Toivo Group buying a Tampere -based heating fox – wants to catch up on a hot market

On Friday, Toivo Group has signed a preliminary agreement to obtain the entire share capital of E-Heat.

Real estate development company Toivo Group says on Friday that he signed a preliminary agreement on its associated company E-Heat Oy:n the acquisition of the entire share capital. E-Heat’s share capital valuation in transaction is approximately EUR 12 million.

The purpose of the Toivo Group is to acquire the entire E-Heat stock to extend its business to the area of ​​data center and sustainable energy business. E-Heat is a Tampere-based heating company that utilizes the waste energy of data centers to produce carbon-free heat.

Toivo Group believes that, if the transaction is implemented, the data center and energy business would become a new support leg that would create a significant owner value for its shareholders.

I hope that, if implemented, the acquisition may have a significant impact on the medium and long term on its turnover and operating profit. The company estimates that E-Heat has significant growth potential and, if successful, the company’s business is more profitable than the real estate business.

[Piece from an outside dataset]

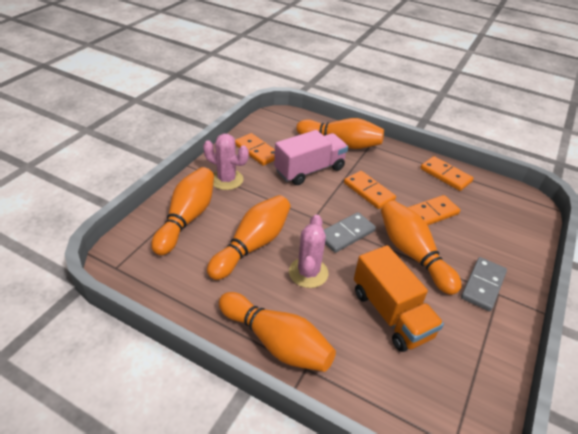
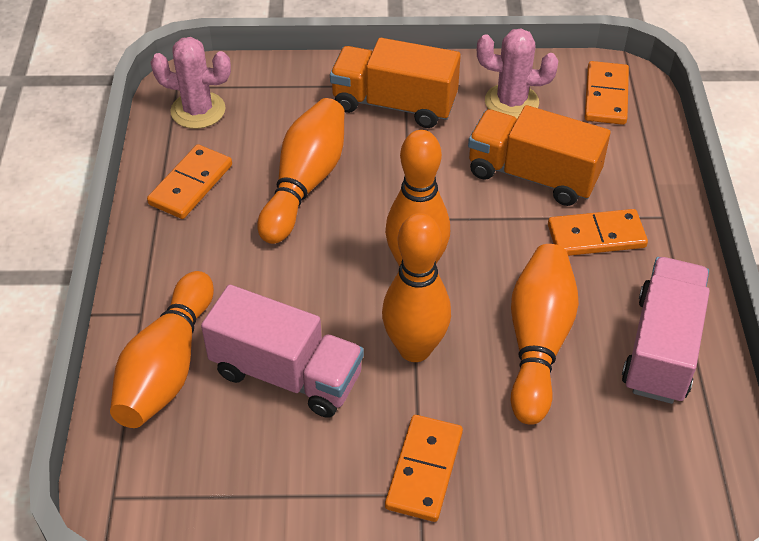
grey domino: [324,212,376,253] [461,257,507,311] = 2 -> none = 0
orange truck: [354,245,444,352] = 1 -> [330,38,461,128] [468,105,611,206] = 2
pink truck: [274,130,348,185] = 1 -> [201,285,364,418] [622,257,710,404] = 2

Toivo will open the background of the planned acquisition and present E-Heat’s business at its financial statement conference on February 26.

The purchase price would be paid mainly by the new shares of hope

The preliminary agreement sets out the terms and conditions under which hope will make an offer to E-Heat’s shareholders to carry out the acquisition.

The other parties of the preliminary agreement are E-Heat’s founding shareholders, who own about 33 % of the company. Currently, Toivo Group and the founding shareholders jointly own about 56 percent of E-Heat Oy’s share capital.

In the preliminary agreement, the founding shareholders are committed to accepting an offer that will be made to E-Heat’s shareholders. E-Heat’s shareholders have agreed on arrangements for the transfer of shares, which allow Toivo and the founding shareholders to expect the transaction to be completed as planned.

The purchase price of EUR 12 million is to be paid mainly with the new shares of hope, which Toivo counts when the transaction is implemented. The signing of the final transaction agreement is expected to take place during March and April 2025.

The company announces the transaction and its terms in more detail when the transaction agreement is signed.

The realization of the transaction is conditional, among other things, to complete the hope of the Due Diligence inspection by hope in a satisfactory way. There are other conditions and uncertainties typical of acquisitions, the company emphasizes.